Due to the erratic variations in wind strength, the average output of an onshore wind turbine is generally only about a third of its maximum rated capacity (the figure is about 38% for an offshore turbine). About 2000 typical-size 1.5 megawatt wind turbines are needed to generate as much average electric power as a standard one-gigawatt nuclear power plant. Unlike wind turbines, nuclear plants generate a constant, controllable flow of electricity.

To obtain a dependable supply based on wind and solar, supplementary electricity sources are needed to step in when their output drops. That costs money. In most present-day practice – where fossil fuels have not yet been banned  – this is done mainly with the help of auxiliary gas turbines, diesel generators or –  when nuclear plants are available – by “load-following” that constantly adjusts nuclear plant outputs. Load-following can work as long as the ratio of nuclear to wind-plus-solar is large enough.

Otherwise, the only alternative is to import electricity from somewhere else, assuming it is available when you need it, or to store part of the output of wind and solar sources and inject stored electricity back into the grid when their output falls. The most-cited option is to use batteries – a lot of them.

The second basic problem is the low power density of wind and solar energy. Aside from hurricanes and tornadoes, wind is a diffuse form of energy that requires large areas to “harvest” it.

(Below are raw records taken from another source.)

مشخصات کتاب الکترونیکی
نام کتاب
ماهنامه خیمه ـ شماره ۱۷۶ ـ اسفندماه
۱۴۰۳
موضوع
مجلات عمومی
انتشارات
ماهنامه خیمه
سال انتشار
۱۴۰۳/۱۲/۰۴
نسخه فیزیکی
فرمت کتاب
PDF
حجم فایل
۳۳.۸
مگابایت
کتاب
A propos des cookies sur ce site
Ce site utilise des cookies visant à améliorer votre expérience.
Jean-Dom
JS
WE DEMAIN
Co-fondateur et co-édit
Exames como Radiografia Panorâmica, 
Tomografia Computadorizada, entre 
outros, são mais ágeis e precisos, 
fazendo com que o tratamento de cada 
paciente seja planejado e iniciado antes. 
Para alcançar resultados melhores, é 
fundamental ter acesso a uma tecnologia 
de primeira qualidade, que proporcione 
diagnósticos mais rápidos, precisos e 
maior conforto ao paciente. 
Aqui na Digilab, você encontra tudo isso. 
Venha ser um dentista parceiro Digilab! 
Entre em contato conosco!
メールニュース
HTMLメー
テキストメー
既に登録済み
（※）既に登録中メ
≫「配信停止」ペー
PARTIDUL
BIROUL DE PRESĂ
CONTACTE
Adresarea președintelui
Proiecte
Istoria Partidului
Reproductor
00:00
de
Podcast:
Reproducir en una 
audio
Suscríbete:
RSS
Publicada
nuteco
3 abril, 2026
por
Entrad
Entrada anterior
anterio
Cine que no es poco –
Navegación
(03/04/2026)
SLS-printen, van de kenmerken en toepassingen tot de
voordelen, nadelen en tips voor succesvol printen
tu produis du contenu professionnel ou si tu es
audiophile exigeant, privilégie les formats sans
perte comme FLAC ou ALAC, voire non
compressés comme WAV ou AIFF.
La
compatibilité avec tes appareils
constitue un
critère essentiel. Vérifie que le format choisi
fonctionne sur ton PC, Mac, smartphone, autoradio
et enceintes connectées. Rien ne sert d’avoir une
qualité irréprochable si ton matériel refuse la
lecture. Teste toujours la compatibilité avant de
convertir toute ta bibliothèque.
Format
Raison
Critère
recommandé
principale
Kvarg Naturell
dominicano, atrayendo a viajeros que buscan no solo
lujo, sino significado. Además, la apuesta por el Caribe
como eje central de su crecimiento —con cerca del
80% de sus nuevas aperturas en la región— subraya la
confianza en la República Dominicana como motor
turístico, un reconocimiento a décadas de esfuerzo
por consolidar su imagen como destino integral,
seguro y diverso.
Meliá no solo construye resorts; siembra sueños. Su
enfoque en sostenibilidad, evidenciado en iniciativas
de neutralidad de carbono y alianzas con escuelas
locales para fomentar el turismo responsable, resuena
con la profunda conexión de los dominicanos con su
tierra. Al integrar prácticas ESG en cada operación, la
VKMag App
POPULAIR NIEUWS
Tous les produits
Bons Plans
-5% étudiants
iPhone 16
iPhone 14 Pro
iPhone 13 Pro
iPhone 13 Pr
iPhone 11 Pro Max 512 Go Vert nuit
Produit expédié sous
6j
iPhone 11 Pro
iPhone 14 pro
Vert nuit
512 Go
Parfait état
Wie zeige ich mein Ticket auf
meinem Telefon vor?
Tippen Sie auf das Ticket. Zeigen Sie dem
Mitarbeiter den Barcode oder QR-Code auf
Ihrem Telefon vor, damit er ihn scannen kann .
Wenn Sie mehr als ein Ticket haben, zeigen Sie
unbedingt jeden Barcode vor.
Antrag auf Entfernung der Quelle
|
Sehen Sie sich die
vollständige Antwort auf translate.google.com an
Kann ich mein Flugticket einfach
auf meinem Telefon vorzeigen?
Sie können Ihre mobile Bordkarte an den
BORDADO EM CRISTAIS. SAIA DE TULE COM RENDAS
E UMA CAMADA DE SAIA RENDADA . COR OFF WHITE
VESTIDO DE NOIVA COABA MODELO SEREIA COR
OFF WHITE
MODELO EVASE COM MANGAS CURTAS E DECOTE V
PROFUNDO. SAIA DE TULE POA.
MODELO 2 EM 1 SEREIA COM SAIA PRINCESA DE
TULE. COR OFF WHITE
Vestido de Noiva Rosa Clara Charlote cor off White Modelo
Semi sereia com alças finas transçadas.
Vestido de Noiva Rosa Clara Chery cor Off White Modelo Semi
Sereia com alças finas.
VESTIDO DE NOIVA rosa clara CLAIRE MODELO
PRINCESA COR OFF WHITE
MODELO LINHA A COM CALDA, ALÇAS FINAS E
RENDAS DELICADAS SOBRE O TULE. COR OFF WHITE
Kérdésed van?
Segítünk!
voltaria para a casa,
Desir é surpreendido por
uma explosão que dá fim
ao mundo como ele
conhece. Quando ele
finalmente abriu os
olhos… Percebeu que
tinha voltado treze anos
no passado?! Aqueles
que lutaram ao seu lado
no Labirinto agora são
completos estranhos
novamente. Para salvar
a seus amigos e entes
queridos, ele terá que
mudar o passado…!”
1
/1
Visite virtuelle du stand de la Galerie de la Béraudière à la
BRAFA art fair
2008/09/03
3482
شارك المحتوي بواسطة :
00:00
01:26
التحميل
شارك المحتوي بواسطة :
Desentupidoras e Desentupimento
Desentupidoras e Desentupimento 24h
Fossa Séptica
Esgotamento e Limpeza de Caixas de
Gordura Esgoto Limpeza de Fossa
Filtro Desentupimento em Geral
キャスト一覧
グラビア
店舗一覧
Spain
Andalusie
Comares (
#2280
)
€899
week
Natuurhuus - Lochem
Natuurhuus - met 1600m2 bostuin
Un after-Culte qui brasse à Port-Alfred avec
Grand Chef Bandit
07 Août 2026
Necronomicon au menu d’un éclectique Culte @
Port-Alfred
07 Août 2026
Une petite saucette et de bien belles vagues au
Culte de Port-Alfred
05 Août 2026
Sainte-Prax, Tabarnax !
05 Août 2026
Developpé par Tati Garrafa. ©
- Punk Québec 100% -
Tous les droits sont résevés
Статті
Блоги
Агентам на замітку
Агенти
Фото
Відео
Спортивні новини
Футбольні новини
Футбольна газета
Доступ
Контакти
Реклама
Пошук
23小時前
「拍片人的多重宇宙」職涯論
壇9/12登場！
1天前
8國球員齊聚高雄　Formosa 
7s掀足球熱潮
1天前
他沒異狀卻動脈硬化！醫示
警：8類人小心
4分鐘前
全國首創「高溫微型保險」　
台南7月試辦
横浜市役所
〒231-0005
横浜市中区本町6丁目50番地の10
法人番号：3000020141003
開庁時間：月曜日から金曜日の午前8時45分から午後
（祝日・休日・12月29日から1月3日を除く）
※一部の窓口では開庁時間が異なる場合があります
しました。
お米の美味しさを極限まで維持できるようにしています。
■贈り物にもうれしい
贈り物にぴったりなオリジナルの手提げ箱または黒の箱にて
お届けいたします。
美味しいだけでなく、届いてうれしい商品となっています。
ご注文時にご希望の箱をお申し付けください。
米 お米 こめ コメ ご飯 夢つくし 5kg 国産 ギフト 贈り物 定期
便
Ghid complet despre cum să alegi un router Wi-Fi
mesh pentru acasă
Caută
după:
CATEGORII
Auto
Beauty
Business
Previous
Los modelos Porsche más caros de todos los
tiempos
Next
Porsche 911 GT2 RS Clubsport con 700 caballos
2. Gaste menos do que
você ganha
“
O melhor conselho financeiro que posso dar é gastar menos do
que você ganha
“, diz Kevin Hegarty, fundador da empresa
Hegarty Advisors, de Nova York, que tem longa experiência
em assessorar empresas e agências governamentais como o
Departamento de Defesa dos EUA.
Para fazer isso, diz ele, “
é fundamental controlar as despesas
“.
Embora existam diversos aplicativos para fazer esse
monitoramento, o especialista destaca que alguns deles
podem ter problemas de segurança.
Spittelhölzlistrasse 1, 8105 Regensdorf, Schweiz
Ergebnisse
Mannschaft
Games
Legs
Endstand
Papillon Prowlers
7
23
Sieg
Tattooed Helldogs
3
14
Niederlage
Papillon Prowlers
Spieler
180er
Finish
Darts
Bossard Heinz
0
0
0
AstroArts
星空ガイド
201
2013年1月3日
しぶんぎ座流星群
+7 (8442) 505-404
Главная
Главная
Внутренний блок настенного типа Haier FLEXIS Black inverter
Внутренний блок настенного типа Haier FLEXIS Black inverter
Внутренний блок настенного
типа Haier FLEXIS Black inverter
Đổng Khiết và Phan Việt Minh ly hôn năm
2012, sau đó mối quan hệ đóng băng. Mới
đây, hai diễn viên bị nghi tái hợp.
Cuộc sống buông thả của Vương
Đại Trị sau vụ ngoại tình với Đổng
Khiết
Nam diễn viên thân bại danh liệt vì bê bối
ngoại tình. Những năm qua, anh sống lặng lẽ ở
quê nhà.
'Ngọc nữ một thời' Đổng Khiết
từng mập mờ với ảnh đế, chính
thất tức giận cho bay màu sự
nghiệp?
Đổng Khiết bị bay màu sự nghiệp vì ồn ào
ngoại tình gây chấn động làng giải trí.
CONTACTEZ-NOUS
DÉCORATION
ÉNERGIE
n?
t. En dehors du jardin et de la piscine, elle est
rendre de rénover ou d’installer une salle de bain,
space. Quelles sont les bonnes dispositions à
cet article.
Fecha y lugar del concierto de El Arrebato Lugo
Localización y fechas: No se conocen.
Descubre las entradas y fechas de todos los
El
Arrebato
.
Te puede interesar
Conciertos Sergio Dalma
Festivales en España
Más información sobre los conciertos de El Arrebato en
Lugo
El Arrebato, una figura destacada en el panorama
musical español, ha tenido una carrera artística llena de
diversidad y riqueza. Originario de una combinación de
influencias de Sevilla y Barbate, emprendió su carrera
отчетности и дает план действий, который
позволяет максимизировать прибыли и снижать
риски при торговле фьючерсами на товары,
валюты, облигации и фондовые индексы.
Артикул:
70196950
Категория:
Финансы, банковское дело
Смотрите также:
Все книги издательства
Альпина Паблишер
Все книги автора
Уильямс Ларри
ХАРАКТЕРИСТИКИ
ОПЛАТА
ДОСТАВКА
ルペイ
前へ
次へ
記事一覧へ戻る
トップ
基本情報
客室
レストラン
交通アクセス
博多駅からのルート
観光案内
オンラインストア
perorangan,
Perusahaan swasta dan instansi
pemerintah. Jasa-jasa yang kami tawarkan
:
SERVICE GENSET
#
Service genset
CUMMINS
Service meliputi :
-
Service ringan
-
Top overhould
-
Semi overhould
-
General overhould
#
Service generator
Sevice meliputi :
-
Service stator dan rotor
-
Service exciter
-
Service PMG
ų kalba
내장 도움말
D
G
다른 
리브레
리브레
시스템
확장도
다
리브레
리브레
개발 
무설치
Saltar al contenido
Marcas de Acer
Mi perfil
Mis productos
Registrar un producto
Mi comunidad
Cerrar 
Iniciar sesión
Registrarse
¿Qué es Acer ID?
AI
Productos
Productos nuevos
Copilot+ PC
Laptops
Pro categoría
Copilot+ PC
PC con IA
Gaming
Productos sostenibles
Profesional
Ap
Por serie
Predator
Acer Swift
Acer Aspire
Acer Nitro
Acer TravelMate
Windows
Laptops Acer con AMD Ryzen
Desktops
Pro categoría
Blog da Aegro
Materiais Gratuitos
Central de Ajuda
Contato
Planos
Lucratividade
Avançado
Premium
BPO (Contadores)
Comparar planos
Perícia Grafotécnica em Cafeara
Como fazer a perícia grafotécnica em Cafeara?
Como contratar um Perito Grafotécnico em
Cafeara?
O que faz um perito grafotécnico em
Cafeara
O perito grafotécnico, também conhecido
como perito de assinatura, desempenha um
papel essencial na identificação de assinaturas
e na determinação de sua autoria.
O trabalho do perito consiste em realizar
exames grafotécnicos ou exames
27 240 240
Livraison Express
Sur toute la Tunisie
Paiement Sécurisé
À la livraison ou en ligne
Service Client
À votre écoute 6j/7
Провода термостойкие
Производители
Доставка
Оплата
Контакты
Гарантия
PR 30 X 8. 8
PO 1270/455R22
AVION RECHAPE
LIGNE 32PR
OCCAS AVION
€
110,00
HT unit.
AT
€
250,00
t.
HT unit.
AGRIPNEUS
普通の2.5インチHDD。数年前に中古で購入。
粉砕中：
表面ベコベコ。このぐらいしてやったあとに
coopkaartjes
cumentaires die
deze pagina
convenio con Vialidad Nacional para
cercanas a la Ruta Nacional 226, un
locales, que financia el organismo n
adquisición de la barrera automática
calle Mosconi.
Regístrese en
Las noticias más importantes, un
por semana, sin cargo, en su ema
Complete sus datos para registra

The same applies to sunlight on the surface of the Earth.

Compared to nuclear plants or state-of-the-art fossil fuel plants, wind and solar require hundreds of times as many individual units, hundreds of times more land area and tens of times larger amounts of steel, concrete and other materials to produce a given average power output….

We are constantly told that the cost of wind and solar energy has dropped dramatically and that they are already the cheapest power sources.

Common sense, and the electricity prices in California, Germany, and Denmark – which have all gone big on renewable energy – tell a different story, as do many independent studies. See for example the detailed study by Gordon Hughes of the University of Edinburgh, “Wind Power Economics – Rhetoric & Reality.”

The real costs of wind and solar are obscured by subsidized prices, renewable energy credits, production tax credits, green bond discounts, accelerated depreciation, property tax exemptions and tax credits.